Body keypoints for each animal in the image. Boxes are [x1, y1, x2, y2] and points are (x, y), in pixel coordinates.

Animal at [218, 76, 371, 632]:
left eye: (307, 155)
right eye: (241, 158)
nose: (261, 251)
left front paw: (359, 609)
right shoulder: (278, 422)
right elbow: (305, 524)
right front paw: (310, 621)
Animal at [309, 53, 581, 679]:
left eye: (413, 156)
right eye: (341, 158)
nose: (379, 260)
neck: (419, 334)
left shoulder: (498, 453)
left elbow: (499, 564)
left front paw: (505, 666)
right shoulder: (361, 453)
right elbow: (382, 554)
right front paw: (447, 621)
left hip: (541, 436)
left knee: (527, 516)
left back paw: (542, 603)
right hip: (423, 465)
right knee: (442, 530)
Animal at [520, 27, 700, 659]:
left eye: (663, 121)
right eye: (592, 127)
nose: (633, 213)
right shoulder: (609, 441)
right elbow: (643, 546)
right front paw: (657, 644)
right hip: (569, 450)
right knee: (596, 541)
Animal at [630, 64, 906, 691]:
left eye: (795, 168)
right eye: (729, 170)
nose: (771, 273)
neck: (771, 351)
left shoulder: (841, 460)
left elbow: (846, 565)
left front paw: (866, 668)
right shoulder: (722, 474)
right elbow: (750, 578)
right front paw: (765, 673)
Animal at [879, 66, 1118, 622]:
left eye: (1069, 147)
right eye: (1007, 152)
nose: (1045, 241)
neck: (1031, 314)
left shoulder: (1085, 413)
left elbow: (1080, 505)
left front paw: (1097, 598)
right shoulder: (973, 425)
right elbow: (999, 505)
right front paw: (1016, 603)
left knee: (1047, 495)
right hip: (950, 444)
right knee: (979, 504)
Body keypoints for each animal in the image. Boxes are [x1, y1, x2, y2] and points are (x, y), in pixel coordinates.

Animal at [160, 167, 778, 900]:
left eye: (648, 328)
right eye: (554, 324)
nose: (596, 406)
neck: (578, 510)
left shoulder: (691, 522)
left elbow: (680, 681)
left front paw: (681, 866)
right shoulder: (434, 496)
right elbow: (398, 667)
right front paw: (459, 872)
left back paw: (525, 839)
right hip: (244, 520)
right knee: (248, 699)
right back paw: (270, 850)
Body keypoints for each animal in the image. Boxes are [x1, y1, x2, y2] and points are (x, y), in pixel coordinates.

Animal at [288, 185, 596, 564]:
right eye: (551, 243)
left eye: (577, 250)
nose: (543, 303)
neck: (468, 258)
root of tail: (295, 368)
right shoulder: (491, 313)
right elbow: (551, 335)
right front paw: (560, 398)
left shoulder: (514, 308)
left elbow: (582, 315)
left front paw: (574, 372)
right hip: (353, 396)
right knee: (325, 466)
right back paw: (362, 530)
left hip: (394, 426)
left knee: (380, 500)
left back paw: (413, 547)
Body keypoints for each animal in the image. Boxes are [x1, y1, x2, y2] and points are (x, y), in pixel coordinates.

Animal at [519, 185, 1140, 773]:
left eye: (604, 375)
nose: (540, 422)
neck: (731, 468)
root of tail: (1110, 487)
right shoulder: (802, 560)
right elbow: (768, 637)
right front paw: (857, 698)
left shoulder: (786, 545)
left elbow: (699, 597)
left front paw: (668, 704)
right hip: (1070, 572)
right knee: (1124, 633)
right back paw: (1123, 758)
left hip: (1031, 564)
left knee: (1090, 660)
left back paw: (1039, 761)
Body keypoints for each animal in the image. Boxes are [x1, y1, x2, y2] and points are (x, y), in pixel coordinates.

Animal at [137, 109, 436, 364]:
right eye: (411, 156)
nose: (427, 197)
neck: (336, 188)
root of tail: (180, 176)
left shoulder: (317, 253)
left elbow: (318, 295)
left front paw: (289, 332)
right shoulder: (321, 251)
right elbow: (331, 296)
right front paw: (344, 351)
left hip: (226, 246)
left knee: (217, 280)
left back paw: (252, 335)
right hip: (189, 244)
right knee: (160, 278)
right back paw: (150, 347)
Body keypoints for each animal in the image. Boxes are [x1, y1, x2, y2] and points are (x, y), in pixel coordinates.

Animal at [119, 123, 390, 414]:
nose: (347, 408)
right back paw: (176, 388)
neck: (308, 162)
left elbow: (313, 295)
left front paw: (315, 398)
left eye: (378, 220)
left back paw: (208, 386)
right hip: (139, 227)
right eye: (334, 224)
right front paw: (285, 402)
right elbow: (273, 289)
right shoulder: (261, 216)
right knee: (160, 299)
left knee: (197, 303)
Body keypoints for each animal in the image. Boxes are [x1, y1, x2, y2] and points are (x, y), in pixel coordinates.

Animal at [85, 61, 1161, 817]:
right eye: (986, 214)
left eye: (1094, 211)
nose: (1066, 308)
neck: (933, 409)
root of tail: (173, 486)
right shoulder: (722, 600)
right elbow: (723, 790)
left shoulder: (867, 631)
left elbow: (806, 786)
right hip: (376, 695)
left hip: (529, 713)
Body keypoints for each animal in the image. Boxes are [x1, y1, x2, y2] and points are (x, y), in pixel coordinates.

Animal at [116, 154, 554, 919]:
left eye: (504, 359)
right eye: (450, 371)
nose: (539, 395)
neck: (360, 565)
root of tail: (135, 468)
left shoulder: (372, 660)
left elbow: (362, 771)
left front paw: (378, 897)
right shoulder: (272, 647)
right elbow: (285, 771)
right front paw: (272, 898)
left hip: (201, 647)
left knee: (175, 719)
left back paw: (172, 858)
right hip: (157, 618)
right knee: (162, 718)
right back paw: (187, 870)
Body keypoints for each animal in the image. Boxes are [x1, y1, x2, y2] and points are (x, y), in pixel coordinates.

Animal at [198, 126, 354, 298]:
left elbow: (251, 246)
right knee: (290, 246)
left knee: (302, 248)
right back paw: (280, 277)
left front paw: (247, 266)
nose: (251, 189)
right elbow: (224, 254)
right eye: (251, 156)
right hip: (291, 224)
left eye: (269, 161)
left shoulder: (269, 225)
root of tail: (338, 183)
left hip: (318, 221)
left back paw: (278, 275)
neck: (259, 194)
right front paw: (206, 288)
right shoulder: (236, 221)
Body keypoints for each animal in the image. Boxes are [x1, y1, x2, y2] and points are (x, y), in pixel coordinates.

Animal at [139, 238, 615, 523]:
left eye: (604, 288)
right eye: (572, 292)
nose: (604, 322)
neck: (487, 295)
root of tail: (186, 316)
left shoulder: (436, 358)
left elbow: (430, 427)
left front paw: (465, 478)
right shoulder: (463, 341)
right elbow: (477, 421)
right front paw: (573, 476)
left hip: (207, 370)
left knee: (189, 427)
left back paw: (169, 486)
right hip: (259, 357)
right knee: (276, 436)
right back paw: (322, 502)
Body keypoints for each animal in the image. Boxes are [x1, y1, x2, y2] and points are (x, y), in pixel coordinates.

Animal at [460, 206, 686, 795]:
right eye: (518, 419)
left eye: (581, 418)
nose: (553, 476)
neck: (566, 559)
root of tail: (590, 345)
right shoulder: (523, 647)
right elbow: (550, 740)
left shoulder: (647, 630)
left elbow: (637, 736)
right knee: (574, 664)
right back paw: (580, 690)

Exercise goal:
The first line of the data, the line with "left elbow: (582, 315)", and all lines in between are to be copied exactly. Leave out everything else.

Answer to the problem:
Body keypoints for each animal in the image. Boxes are [x1, y1, x2, y2] and points are (x, y), in pixel coordinates.

Animal at [218, 76, 371, 632]:
left eye: (307, 155)
right eye: (241, 158)
nose: (261, 251)
left front paw: (359, 609)
right shoulder: (278, 422)
right elbow: (305, 524)
right front paw: (310, 621)
Animal at [309, 53, 581, 679]:
left eye: (413, 156)
right eye: (341, 158)
nose: (379, 260)
neck: (419, 334)
left shoulder: (498, 453)
left elbow: (499, 564)
left front paw: (505, 666)
right shoulder: (361, 453)
right elbow: (382, 554)
right front paw: (447, 621)
left hip: (541, 436)
left knee: (527, 516)
left back paw: (542, 603)
right hip: (423, 465)
right knee: (442, 530)
Animal at [520, 27, 700, 659]:
left eye: (663, 121)
right eye: (592, 127)
nose: (633, 213)
right shoulder: (609, 441)
right elbow: (643, 546)
right front paw: (657, 644)
right hip: (569, 450)
right knee: (596, 541)
Animal at [630, 64, 906, 691]:
left eye: (795, 168)
right eye: (729, 170)
nose: (771, 273)
neck: (771, 351)
left shoulder: (841, 460)
left elbow: (846, 565)
left front paw: (866, 668)
right shoulder: (722, 474)
right elbow: (750, 578)
right front paw: (765, 673)
Animal at [879, 66, 1118, 622]:
left eye: (1069, 147)
right eye: (1007, 152)
nose: (1045, 241)
neck: (1031, 314)
left shoulder: (1085, 413)
left elbow: (1080, 505)
left front paw: (1097, 598)
right shoulder: (973, 425)
right elbow: (999, 505)
right front paw: (1016, 603)
left knee: (1047, 495)
right hip: (950, 444)
right knee: (979, 504)
Body keypoints for each animal in the image. Boxes are [x1, y1, x2, y2] and points are (x, y), in pixel coordinates.

Animal at [160, 167, 778, 900]:
left eye: (648, 328)
right eye: (554, 324)
nose: (596, 406)
neck: (578, 510)
left shoulder: (691, 522)
left elbow: (680, 681)
left front paw: (681, 866)
right shoulder: (434, 496)
right elbow: (398, 667)
right front paw: (459, 872)
left back paw: (525, 839)
right hip: (244, 520)
right knee: (248, 699)
right back paw: (270, 850)
Body keypoints for each animal in the image. Boxes are [x1, y1, x2, y2] and points are (x, y), in pixel coordinates.

Animal at [288, 185, 596, 564]:
right eye: (551, 243)
left eye: (577, 250)
nose: (543, 303)
neck: (468, 258)
root of tail: (295, 368)
right shoulder: (491, 313)
right elbow: (551, 335)
right front paw: (560, 398)
left shoulder: (514, 308)
left elbow: (582, 315)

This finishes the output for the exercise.